Consigne: Renommez « batalla » en « competición » dans le passage qui va de la ligne contenant « de toros donde » à la ligne contenant « la batalla de bandas y este año hemos querido ». Redonnez uniquement ces lignes, sans rien modifier d'autre.

Lignes extraites d'une collection
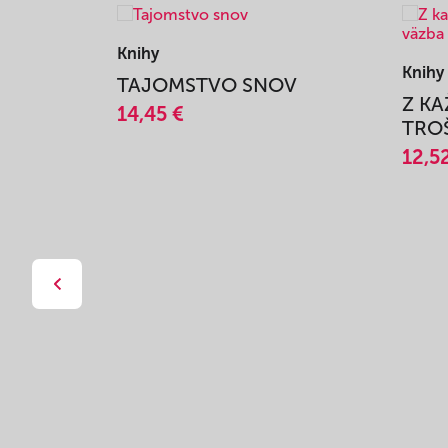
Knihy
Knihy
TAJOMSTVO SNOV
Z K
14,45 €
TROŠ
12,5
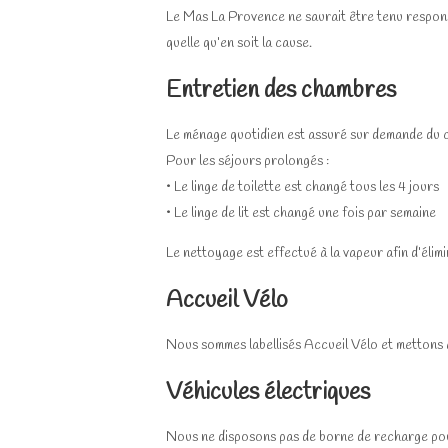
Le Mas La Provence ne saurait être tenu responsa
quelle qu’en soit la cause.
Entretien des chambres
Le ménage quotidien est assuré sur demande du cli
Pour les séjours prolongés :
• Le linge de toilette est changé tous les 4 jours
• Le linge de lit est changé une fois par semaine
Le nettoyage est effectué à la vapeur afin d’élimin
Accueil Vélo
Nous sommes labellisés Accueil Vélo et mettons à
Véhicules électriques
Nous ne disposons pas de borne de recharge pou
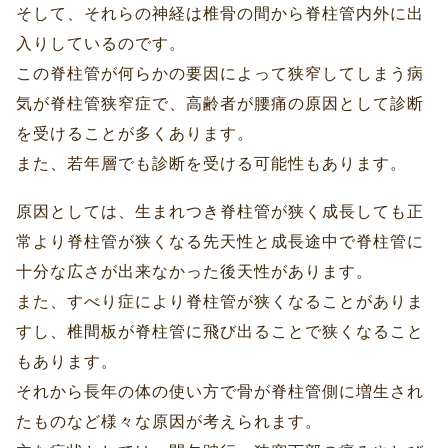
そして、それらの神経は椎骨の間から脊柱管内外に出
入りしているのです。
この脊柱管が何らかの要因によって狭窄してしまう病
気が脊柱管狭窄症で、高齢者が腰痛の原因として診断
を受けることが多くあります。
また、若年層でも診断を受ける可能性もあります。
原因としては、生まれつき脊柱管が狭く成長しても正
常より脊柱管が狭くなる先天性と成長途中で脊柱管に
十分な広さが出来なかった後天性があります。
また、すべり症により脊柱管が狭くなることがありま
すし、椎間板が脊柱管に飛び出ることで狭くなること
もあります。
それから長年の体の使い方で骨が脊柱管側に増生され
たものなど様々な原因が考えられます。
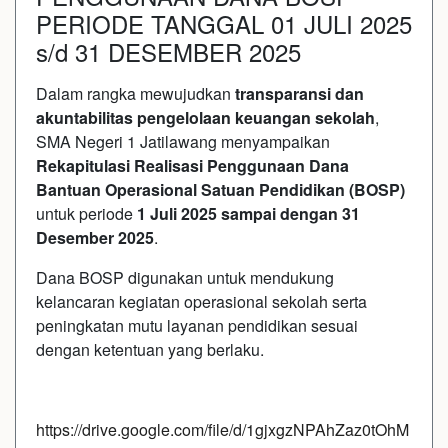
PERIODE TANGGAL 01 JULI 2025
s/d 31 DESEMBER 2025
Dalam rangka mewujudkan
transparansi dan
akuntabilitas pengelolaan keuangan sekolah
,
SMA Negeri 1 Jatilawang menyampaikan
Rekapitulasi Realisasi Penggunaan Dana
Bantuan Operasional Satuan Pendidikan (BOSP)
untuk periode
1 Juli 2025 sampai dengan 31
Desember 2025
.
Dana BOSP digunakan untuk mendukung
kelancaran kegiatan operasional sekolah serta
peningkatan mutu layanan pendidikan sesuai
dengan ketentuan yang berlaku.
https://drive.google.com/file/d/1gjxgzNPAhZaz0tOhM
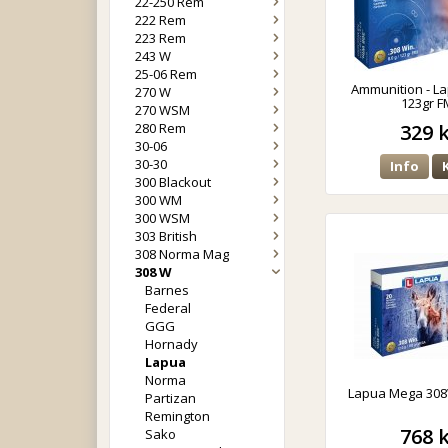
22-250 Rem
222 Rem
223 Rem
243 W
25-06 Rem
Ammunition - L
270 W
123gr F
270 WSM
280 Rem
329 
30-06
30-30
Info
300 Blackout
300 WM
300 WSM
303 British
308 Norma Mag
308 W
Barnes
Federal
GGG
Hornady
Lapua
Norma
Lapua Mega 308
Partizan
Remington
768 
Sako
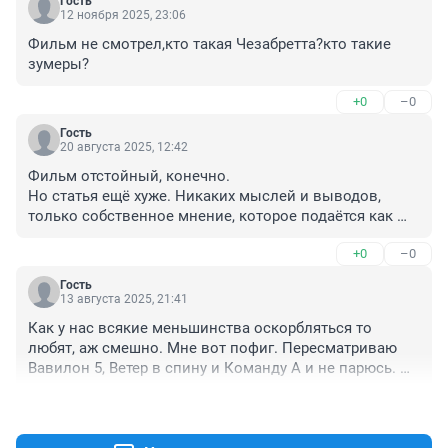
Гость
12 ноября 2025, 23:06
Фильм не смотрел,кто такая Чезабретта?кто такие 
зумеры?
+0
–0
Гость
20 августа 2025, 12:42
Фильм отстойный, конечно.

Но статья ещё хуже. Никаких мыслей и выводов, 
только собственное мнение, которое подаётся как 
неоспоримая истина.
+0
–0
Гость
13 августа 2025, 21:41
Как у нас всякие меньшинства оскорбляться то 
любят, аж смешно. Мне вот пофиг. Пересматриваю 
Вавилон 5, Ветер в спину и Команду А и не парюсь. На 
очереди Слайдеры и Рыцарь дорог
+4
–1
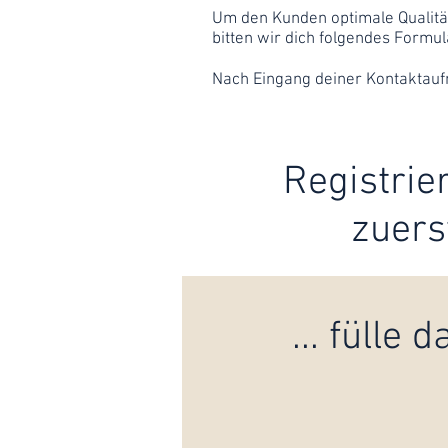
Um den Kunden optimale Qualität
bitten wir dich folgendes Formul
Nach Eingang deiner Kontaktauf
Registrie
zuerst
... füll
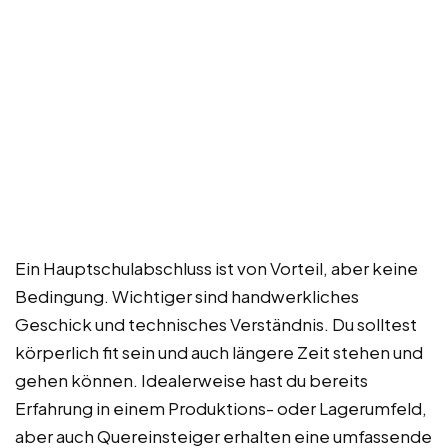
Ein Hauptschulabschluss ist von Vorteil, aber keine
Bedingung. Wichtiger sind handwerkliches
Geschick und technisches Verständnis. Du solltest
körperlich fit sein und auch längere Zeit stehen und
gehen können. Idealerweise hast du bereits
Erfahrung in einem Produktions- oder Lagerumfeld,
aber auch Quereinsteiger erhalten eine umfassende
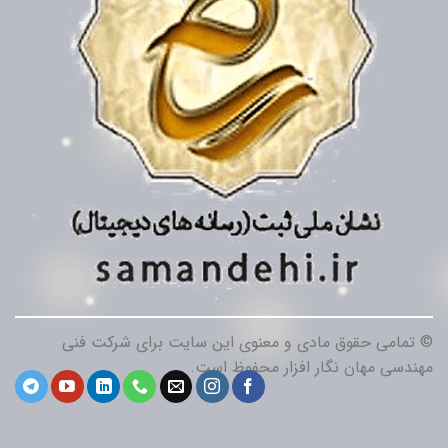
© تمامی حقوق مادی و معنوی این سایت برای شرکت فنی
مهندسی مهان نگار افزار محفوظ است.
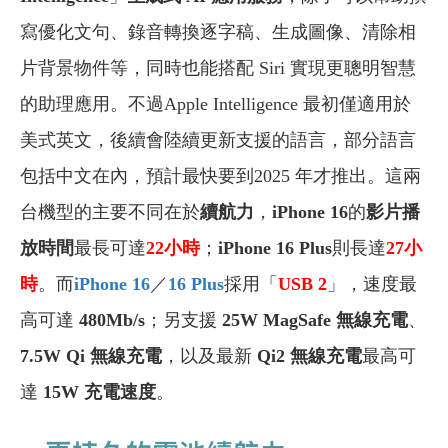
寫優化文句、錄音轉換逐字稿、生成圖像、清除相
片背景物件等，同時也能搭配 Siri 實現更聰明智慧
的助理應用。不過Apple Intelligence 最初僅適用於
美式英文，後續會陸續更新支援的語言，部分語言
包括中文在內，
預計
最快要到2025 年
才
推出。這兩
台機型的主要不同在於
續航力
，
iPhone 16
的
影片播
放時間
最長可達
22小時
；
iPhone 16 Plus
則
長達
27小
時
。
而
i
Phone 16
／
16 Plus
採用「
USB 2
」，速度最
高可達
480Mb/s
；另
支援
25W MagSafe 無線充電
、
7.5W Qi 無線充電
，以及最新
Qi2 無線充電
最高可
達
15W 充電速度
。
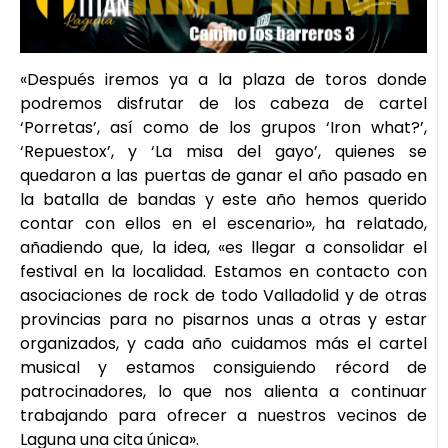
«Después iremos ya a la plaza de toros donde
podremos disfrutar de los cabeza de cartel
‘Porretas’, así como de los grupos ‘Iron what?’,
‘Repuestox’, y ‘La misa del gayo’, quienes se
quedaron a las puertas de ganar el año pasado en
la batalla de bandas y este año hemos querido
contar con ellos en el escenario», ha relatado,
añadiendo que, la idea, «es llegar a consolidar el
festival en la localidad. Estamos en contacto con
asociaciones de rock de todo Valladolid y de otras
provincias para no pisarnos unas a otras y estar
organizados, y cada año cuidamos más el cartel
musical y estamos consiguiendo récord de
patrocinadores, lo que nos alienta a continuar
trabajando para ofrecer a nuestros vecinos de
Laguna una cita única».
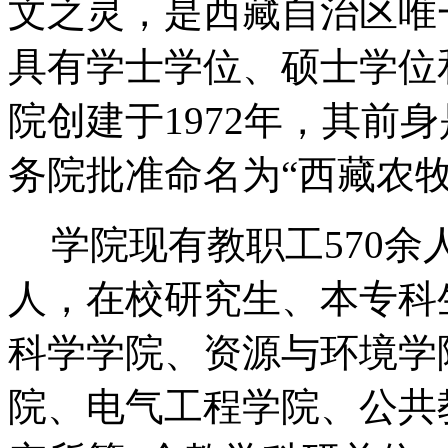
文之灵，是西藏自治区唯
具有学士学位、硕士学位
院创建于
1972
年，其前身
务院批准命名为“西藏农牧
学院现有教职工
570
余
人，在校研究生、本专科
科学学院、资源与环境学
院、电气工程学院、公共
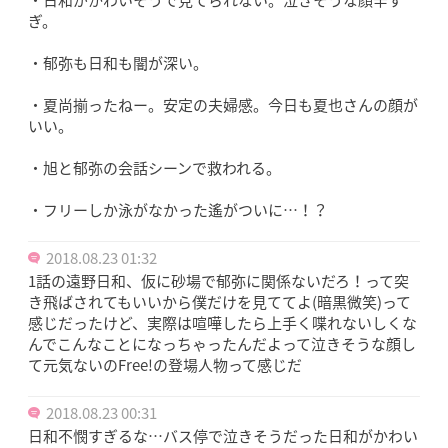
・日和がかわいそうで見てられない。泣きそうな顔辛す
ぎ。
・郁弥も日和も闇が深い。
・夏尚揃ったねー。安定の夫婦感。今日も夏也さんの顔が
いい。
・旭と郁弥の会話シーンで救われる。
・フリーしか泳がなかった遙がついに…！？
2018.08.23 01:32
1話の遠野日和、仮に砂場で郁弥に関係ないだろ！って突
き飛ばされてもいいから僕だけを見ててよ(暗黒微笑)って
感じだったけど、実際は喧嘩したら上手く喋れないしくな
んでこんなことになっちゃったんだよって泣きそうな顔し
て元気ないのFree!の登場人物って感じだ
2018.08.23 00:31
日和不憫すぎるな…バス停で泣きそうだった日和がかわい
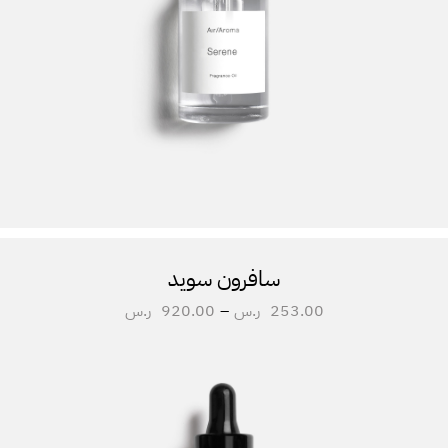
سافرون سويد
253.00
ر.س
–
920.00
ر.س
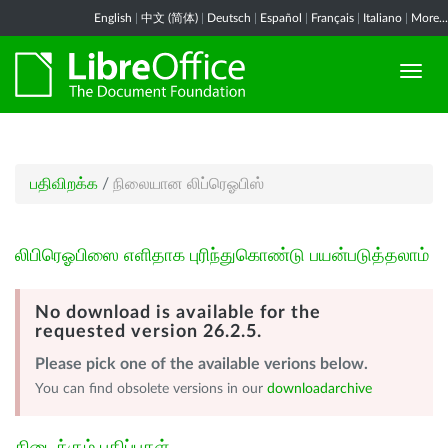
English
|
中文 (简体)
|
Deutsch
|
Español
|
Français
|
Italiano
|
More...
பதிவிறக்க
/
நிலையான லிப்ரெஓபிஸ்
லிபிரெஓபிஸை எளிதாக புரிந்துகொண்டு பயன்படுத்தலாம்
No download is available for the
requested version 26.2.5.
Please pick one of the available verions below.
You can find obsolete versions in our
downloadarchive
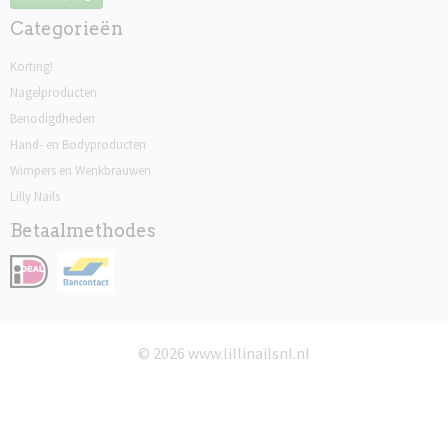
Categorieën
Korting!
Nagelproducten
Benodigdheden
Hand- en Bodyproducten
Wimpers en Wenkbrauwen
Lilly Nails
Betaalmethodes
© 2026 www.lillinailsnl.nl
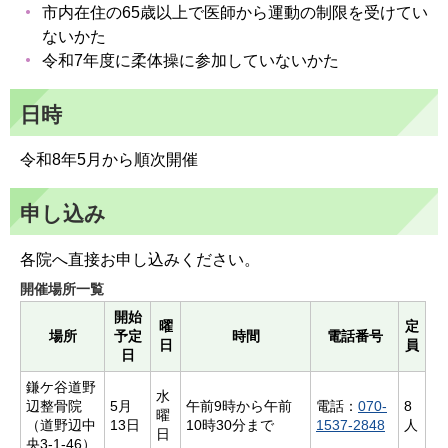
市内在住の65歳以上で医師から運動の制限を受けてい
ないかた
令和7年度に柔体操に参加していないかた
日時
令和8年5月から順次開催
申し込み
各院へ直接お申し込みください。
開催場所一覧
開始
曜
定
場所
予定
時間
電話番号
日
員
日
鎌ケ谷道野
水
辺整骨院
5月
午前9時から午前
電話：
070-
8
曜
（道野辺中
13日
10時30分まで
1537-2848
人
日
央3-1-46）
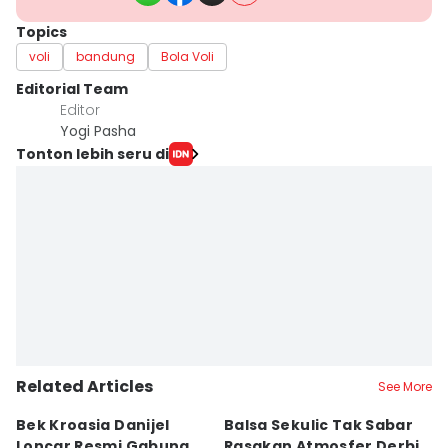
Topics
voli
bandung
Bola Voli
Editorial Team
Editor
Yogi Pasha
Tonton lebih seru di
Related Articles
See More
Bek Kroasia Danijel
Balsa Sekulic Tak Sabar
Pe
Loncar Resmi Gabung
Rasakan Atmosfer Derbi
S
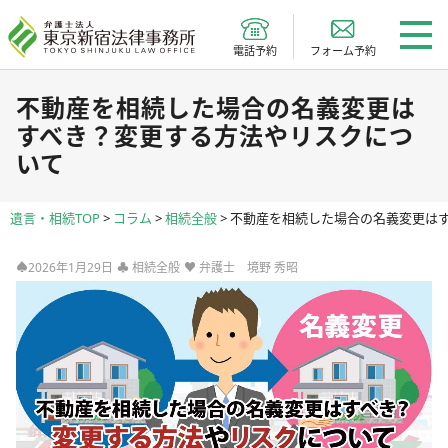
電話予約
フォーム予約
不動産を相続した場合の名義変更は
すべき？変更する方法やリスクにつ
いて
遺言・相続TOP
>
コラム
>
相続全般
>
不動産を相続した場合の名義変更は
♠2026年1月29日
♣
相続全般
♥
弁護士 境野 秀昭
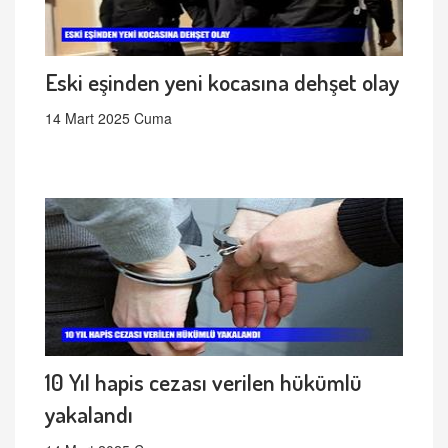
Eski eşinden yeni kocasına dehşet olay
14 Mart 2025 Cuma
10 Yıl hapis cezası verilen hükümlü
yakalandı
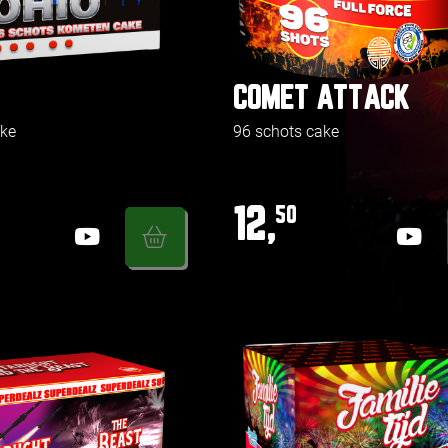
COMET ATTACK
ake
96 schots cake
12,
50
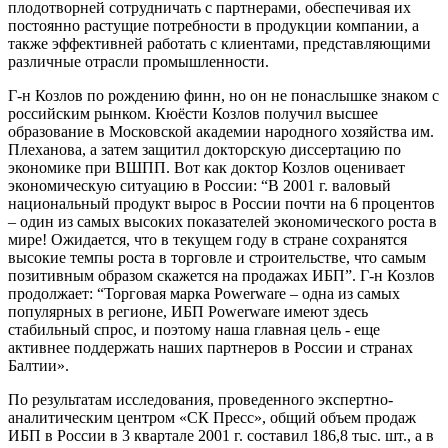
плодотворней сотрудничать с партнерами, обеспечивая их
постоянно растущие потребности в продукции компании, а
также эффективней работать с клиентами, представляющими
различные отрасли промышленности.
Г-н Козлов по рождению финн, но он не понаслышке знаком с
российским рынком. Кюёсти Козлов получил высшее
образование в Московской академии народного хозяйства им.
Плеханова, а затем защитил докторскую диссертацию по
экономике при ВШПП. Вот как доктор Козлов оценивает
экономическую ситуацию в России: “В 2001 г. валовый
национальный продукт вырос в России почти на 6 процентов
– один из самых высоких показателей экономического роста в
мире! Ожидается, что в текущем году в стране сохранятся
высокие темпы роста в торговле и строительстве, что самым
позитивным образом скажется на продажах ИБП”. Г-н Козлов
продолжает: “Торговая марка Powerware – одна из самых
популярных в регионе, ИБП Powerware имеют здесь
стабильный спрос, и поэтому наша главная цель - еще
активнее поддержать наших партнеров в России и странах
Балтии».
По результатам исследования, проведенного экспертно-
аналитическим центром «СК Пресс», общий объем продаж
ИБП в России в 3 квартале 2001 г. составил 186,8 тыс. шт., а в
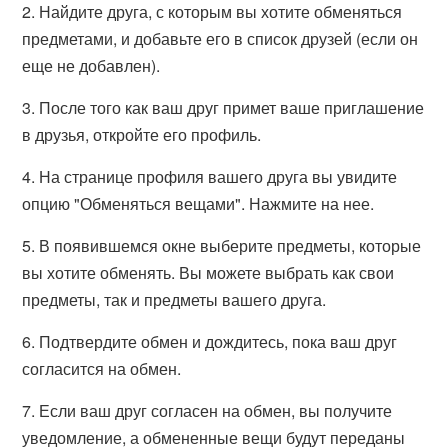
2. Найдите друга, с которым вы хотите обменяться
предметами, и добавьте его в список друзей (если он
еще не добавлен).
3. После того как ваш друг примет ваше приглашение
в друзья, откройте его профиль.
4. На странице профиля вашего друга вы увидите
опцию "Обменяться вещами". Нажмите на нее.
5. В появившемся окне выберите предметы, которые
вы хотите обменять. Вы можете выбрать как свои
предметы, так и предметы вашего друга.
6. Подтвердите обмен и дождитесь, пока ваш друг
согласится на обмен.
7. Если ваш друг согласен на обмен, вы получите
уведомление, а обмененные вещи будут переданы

Réponse ci-dessous:
«Después iremos ya a la plaza de toros donde
podremos disfrutar de los cabeza de cartel
‘Porretas’, así como de los grupos ‘Iron what?’,
‘Repuestox’, y ‘La misa del gayo’, quienes se
quedaron a las puertas de ganar el año pasado en
la competición de bandas y este año hemos querido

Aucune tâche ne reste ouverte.